** Opening Document section block **

Importance: In fiscal year (FY) 2015, the Centers for Medicare & Medicaid Services (CMS) instituted the Hospital-Acquired Condition (HAC) Reduction Program, which reduces payments to the lowest-performing hospitals. However, it is uncertain whether this program accurately measures quality and fairly penalizes hospitals.
Objective: To examine the characteristics of hospitals penalized by the HAC Reduction Program and to evaluate the association of a summary score of hospital characteristics related to quality with penalization in the HAC program.
Design, setting, and participants: Data for hospitals participating in the FY2015 HAC Reduction Program were obtained from CMS' Hospital Compare and merged with the 2014 American Hospital Association Annual Survey and FY2015 Medicare Impact File. Logistic regression models were developed to examine the association between hospital characteristics and HAC program penalization. An 8-point hospital quality summary score was created using hospital characteristics related to volume, accreditations, and offering of advanced care services. The relationship between the hospital quality summary score and HAC program penalization was examined. Publicly reported process-of-care and outcome measures were examined from 4 clinical areas (surgery, acute myocardial infarction, heart failure, pneumonia), and their association with the hospital quality summary score was evaluated.
Exposures: Penalization in the HAC Reduction Program.
Main outcomes and measures: Hospital characteristics associated with penalization.
Results: Of the 3284 hospitals participating in the HAC program, 721 (22.0%) were penalized. Hospitals were more likely to be penalized if they were accredited by the Joint Commission (24.0% accredited, 14.4% not accredited; odds ratio [OR], 1.33; 95% CI, 1.04-1.70); they were major teaching hospitals (42.3%; OR, 1.58; 95% CI, 1.09-2.29) or very major teaching hospitals (62.2%; OR, 2.61; 95% CI, 1.55-4.39; vs nonteaching hospitals, 17.0%); they cared for more complex patient populations based on case mix index (quartile 4 vs quartile 1: 32.8% vs 12.1%; OR, 1.98; 95% CI, 1.44-2.71); or they were safety-net hospitals vs non-safety-net hospitals (28.3% vs 19.9%; OR, 1.36; 95% CI, 1.11-1.68). Hospitals with higher hospital quality summary scores had significantly better performance on 9 of 10 publicly reported process and outcomes measures compared with hospitals that had lower quality scores (all P ≤ .01 for trend). However, hospitals with the highest quality score of 8 were penalized significantly more frequently than hospitals with the lowest quality score of 0 (67.3% [37/55] vs 12.6% [53/422]; P < .001 for trend).

** Closing Document section block **
** Opening Given data block **

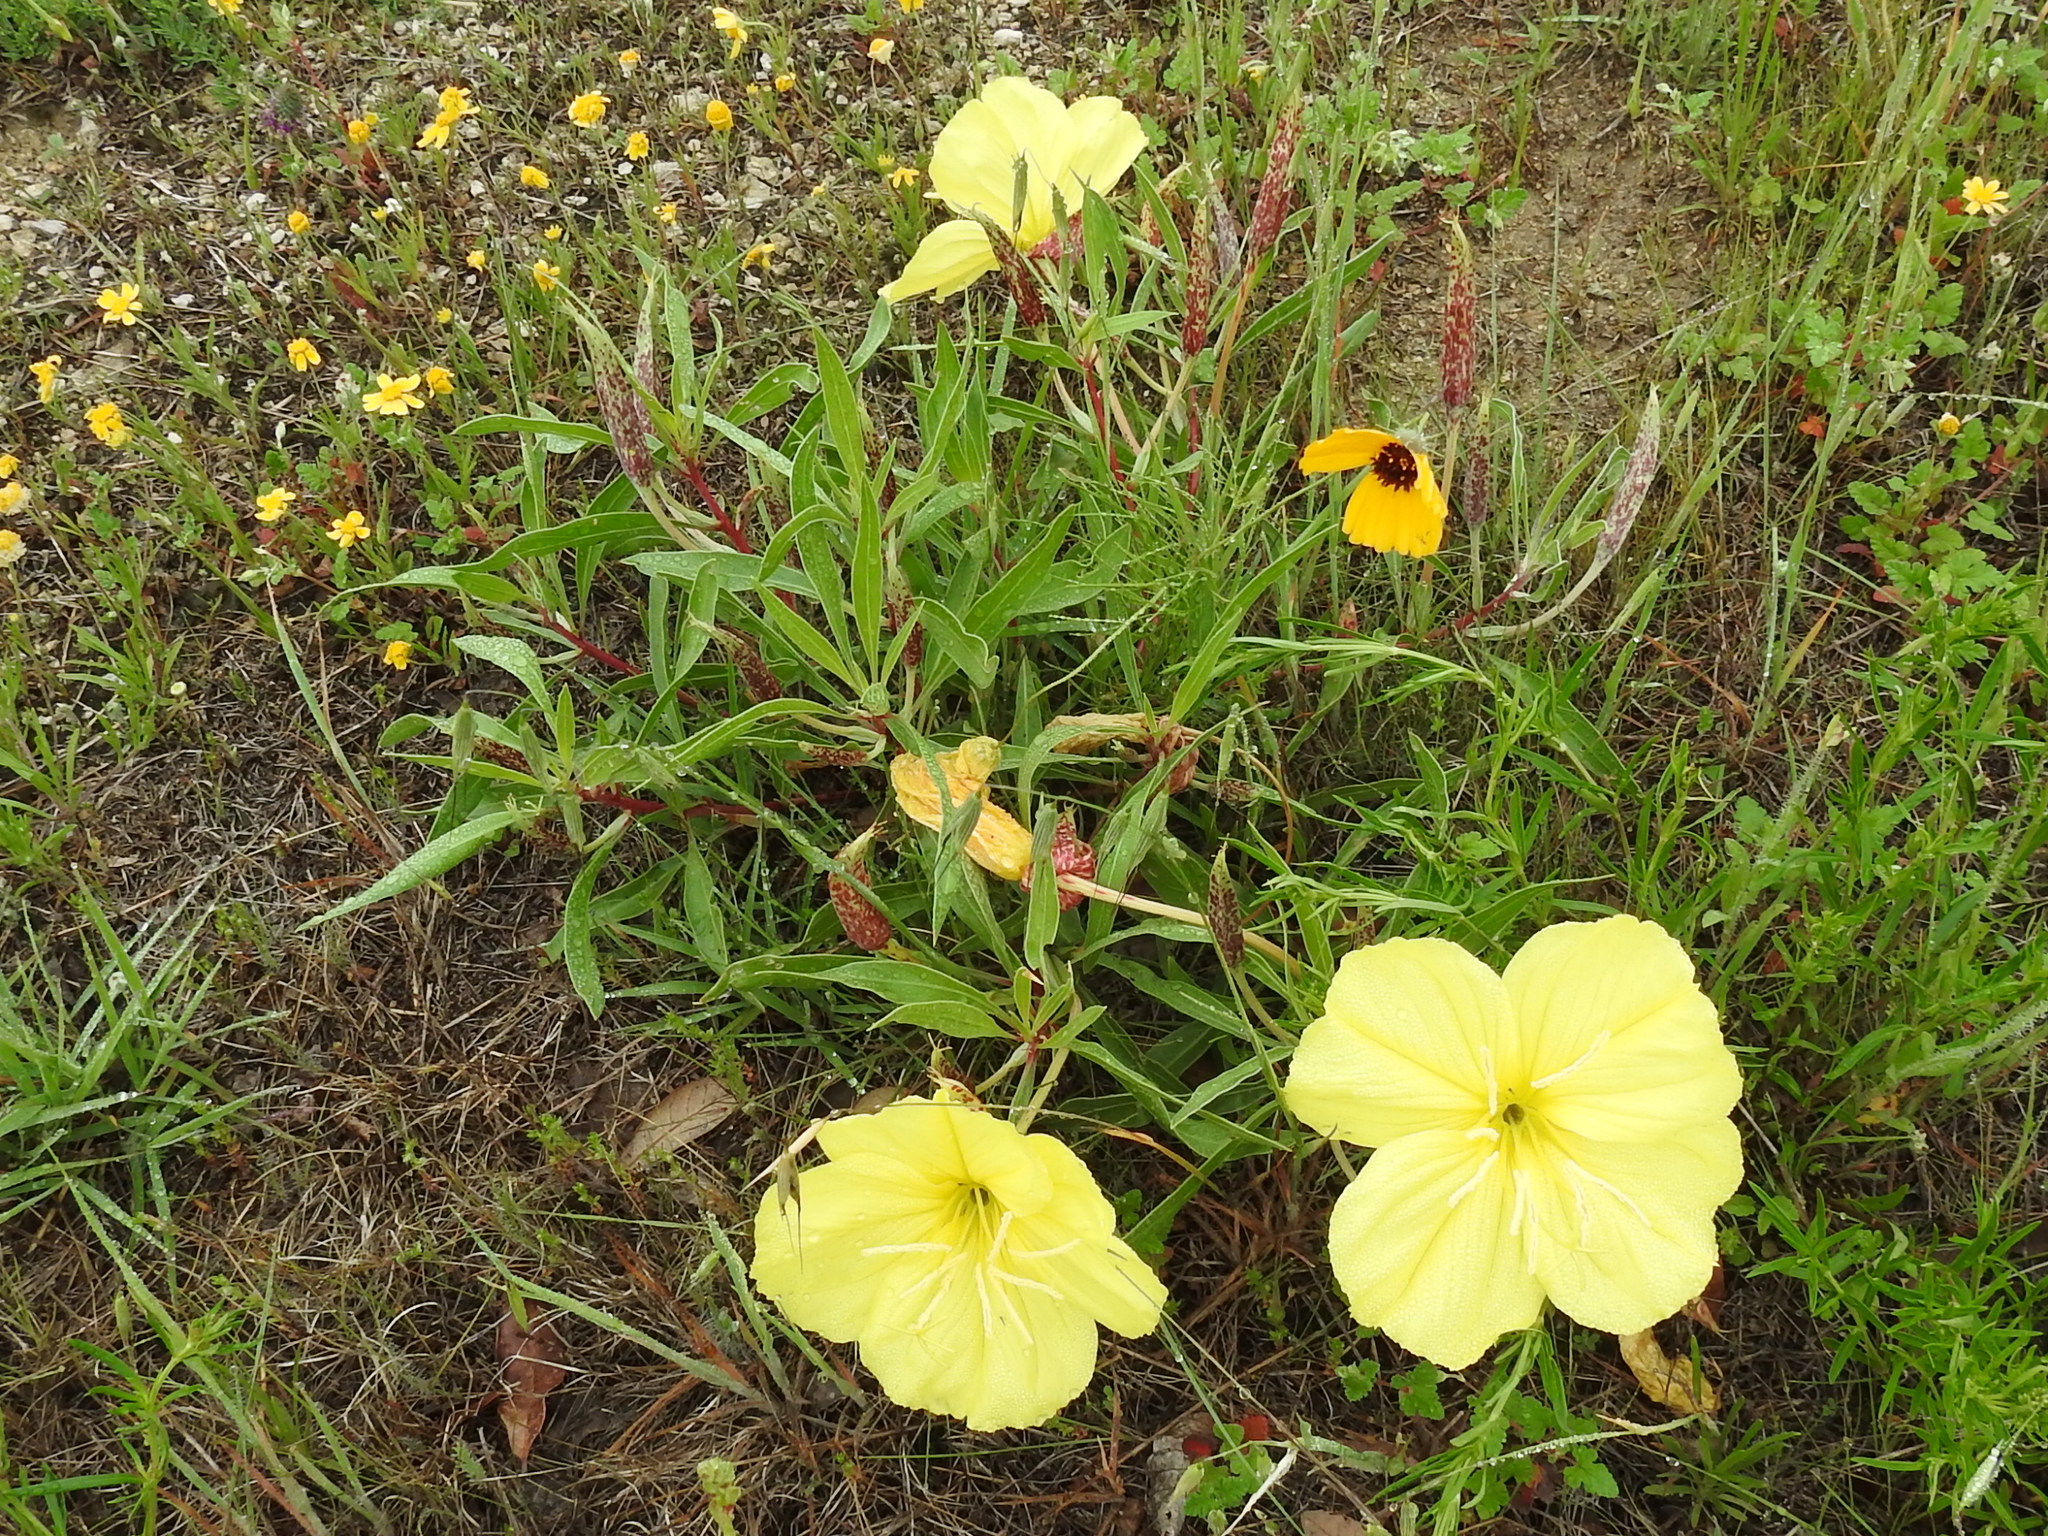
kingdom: Plantae
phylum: Tracheophyta
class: Magnoliopsida
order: Myrtales
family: Onagraceae
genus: Oenothera
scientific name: Oenothera macrocarpa
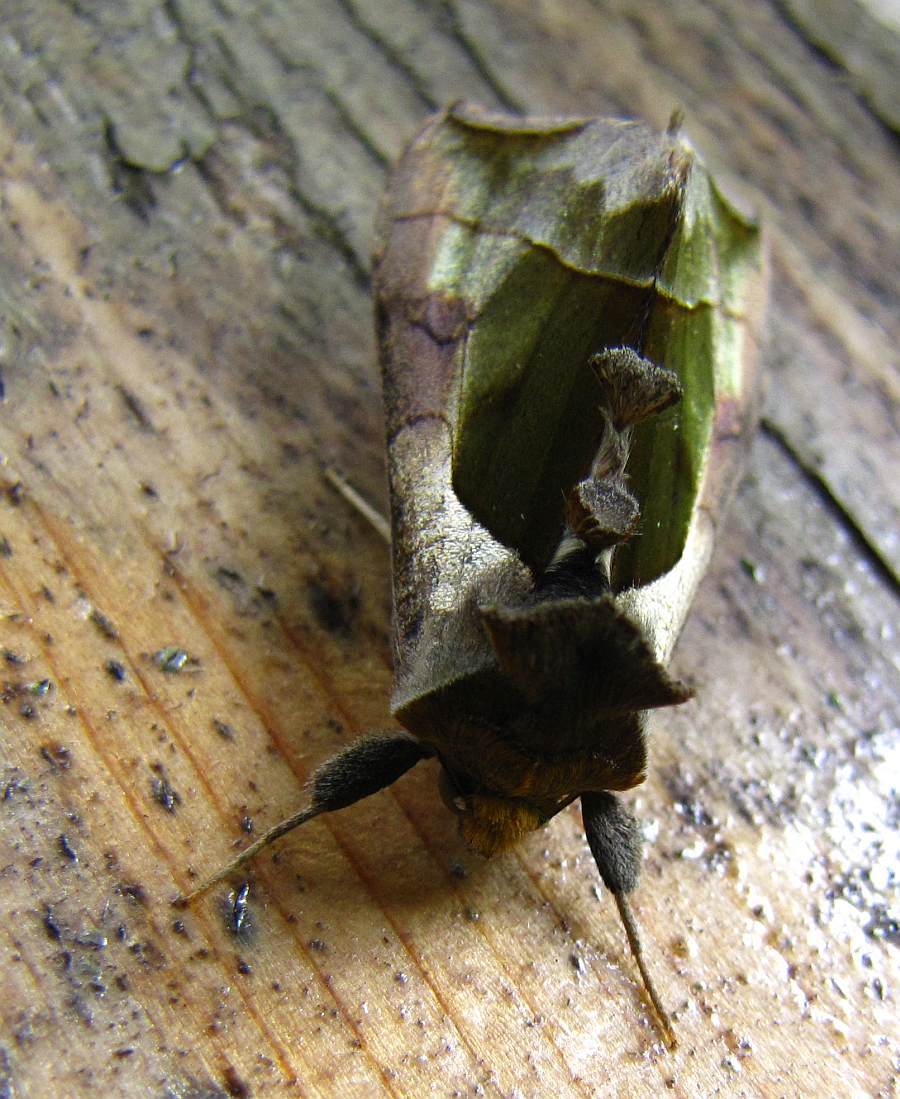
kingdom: Animalia
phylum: Arthropoda
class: Insecta
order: Lepidoptera
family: Noctuidae
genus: Diachrysia
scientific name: Diachrysia balluca
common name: Green-patched looper moth
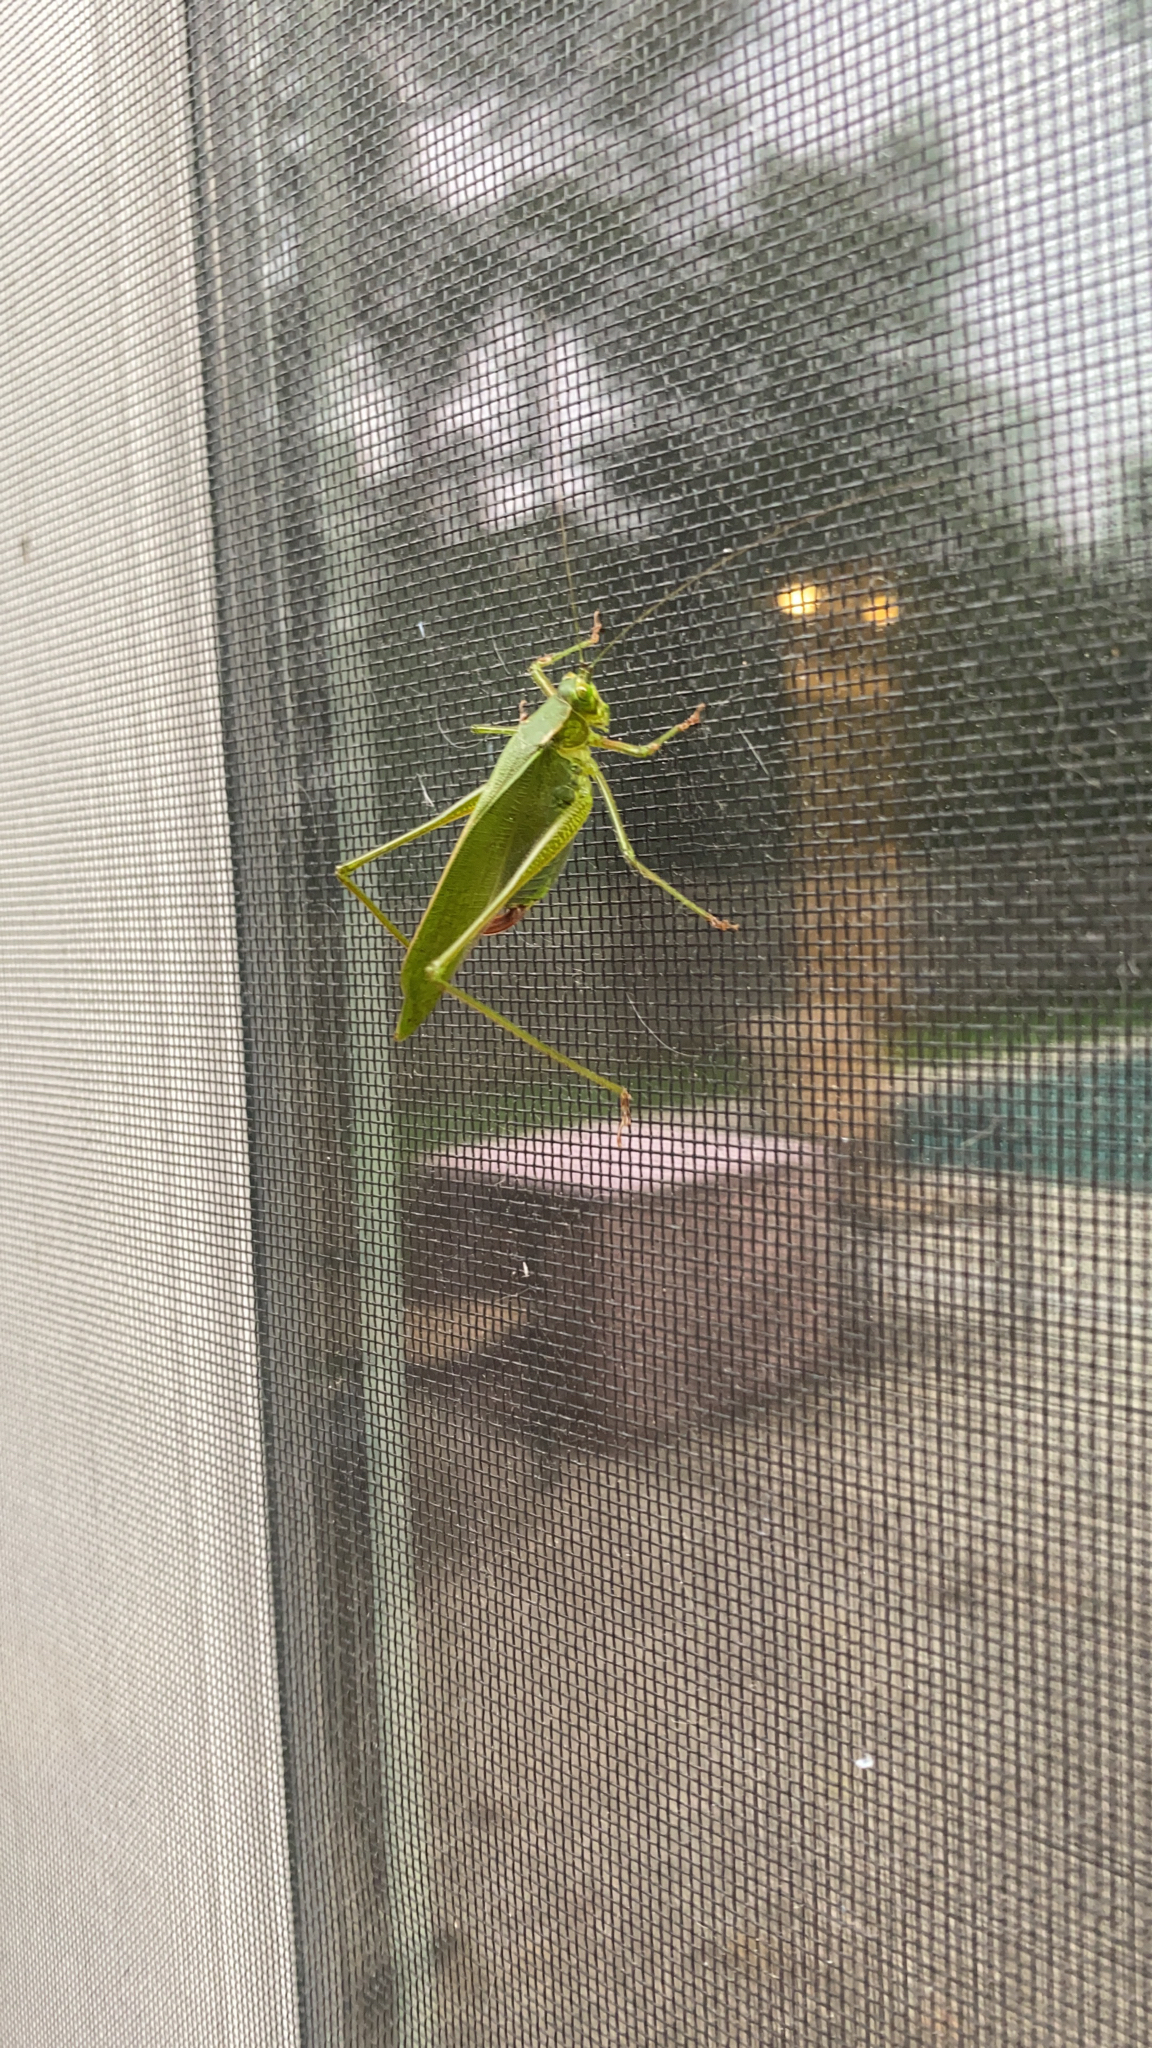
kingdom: Animalia
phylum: Arthropoda
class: Insecta
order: Orthoptera
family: Tettigoniidae
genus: Scudderia
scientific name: Scudderia furcata
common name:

** Closing Given data block **

### Check your understanding
(a) Decide whether each statement below agrees with the abstract on the HAC Reduction Program above. Answer yes or no for each, quoting the words of the abstract that decide it.
(i) Of the hospitals taking part in the program, 721 were penalized.
(ii) Safety-net hospitals were penalized less often than non-safety-net hospitals.
(iii) The hospital quality summary score was built on a 10-point scale.
(b) Answer these questions from the abstract on the HAC Reduction Program above.
(i) In which fiscal year did CMS institute the HAC Reduction Program?
(ii) What four clinical areas supplied the publicly reported measures that were examined?
(iii) What percentage of very major teaching hospitals were penalized?
(c) Duplicate the part of the abstract on the HAC Reduction Program above, starting at "Design, setting, and" and ending at "score was evaluated.".

### Responses to the tasks
(a)
(i) Yes: "Of the 3284 hospitals participating in the HAC program, 721 (22.0%) were penalized."
(ii) No: "or they were safety-net hospitals vs non-safety-net hospitals (28.3% vs 19.9%; OR, 1.36; 95% CI, 1.11-1.68)"
(iii) No: "An 8-point hospital quality summary score was created"

(b)
(i) Fiscal year 2015.
(ii) Surgery, acute myocardial infarction, heart failure, and pneumonia.
(iii) 62.2%.

(c)
Design, setting, and participants: Data for hospitals participating in the FY2015 HAC Reduction Program were obtained from CMS' Hospital Compare and merged with the 2014 American Hospital Association Annual Survey and FY2015 Medicare Impact File. Logistic regression models were developed to examine the association between hospital characteristics and HAC program penalization. An 8-point hospital quality summary score was created using hospital characteristics related to volume, accreditations, and offering of advanced care services. The relationship between the hospital quality summary score and HAC program penalization was examined. Publicly reported process-of-care and outcome measures were examined from 4 clinical areas (surgery, acute myocardial infarction, heart failure, pneumonia), and their association with the hospital quality summary score was evaluated.